Extracted entries section start
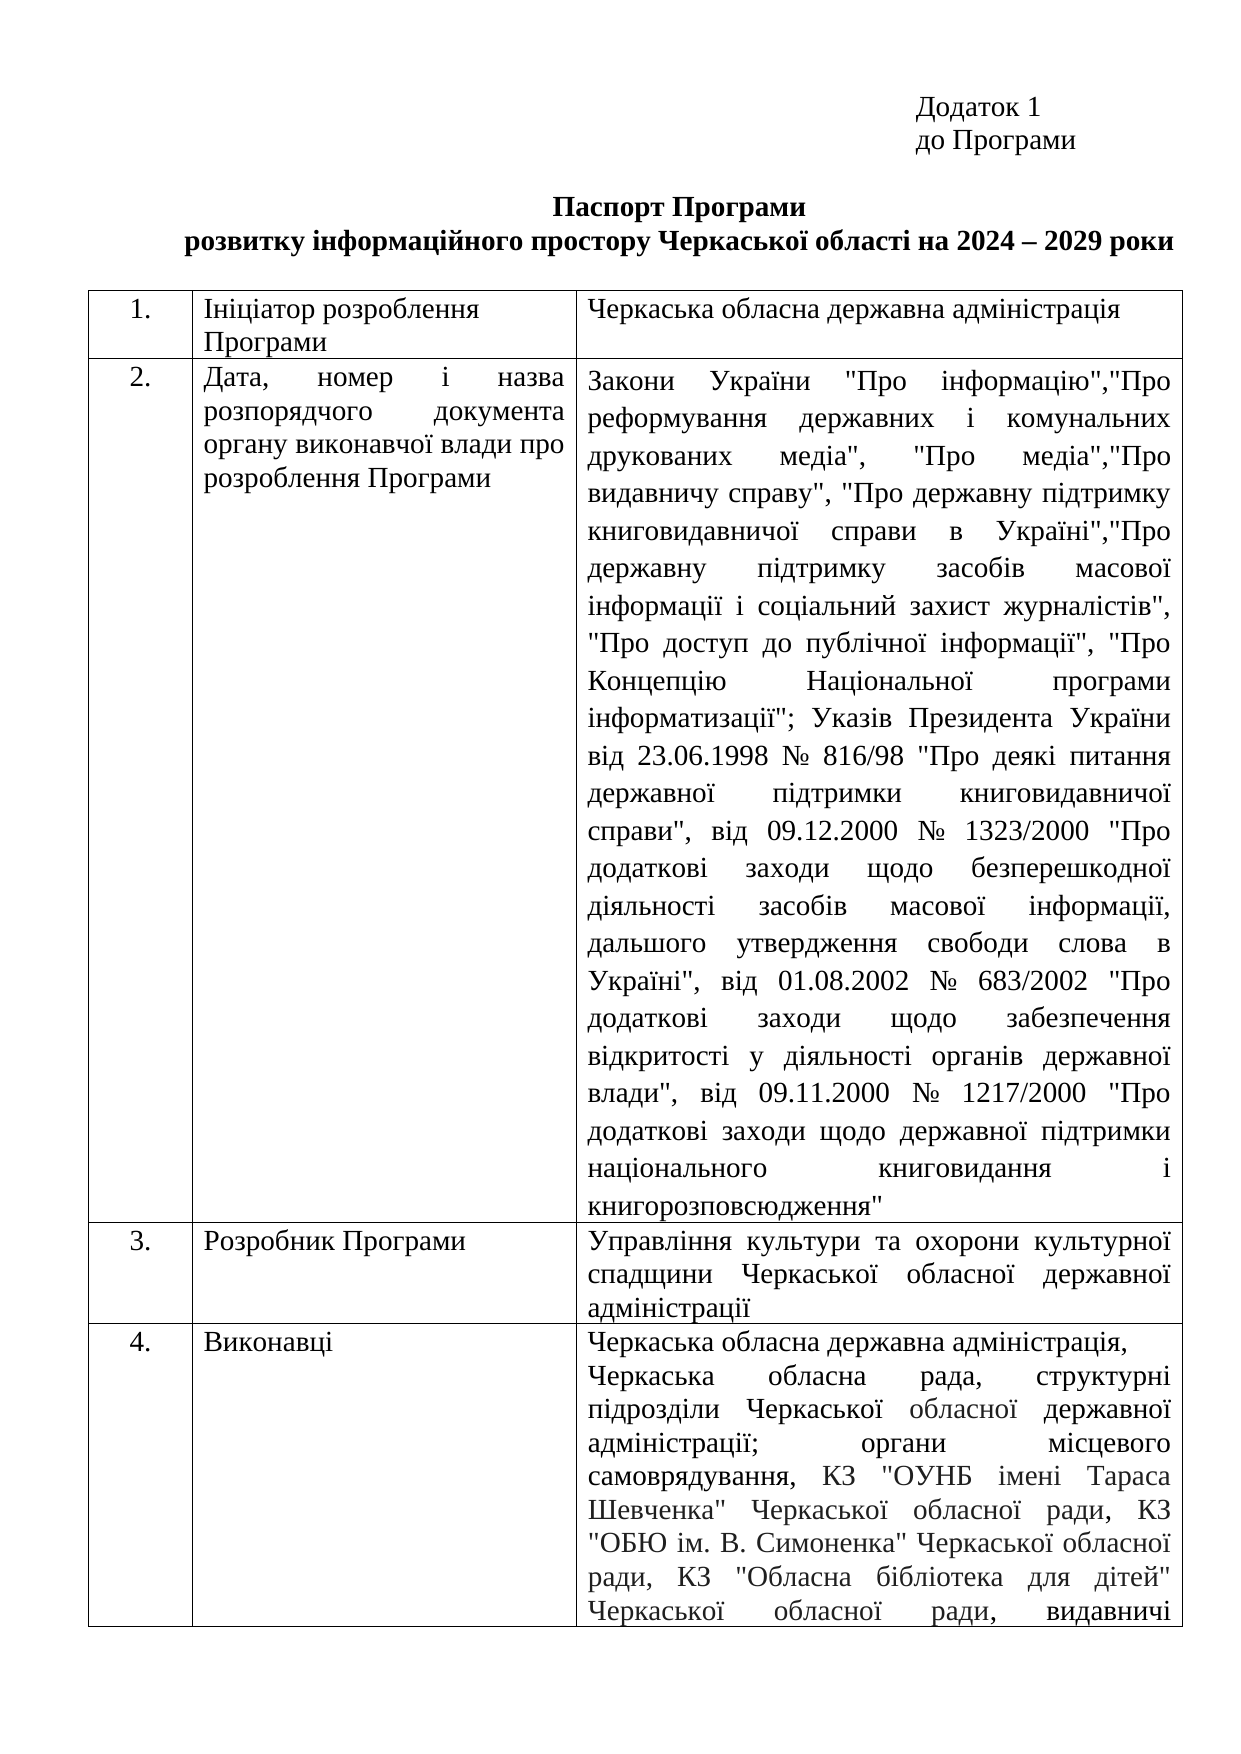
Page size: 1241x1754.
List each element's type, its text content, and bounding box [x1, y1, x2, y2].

table_header Черкаська обласна державна адміністрація [577, 291, 1182, 358]
table_header 1. [89, 291, 192, 358]
table_header Ініціатор розроблення Програми [193, 291, 576, 358]
table_cell 2. [89, 359, 192, 1222]
table_cell Виконавці [193, 1324, 576, 1626]
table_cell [577, 1324, 1182, 1626]
table_cell Розробник Програми [193, 1223, 576, 1323]
table_cell Управління культури та охорони культурної спадщини Черкаської обласної державної адміністрації [577, 1223, 1182, 1323]
text Додаток 1 [177, 89, 1181, 122]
Extracted entries section end
Try it | Keep the pictures out and print all the records exactly as they are.

Completed exercise |
Page size: 1241x1754.
List each element's type, its text content, and bounding box [x1, y1, x2, y2].

table_header Черкаська обласна державна адміністрація [577, 291, 1182, 358]
table_header 1. [89, 291, 192, 358]
table_header Ініціатор розроблення Програми [193, 291, 576, 358]
table_cell 2. [89, 359, 192, 1222]
table_cell Виконавці [193, 1324, 576, 1626]
table_cell [577, 1324, 1182, 1626]
table_cell Розробник Програми [193, 1223, 576, 1323]
table_cell Управління культури та охорони культурної спадщини Черкаської обласної державної адміністрації [577, 1223, 1182, 1323]
text Додаток 1 [177, 89, 1181, 122]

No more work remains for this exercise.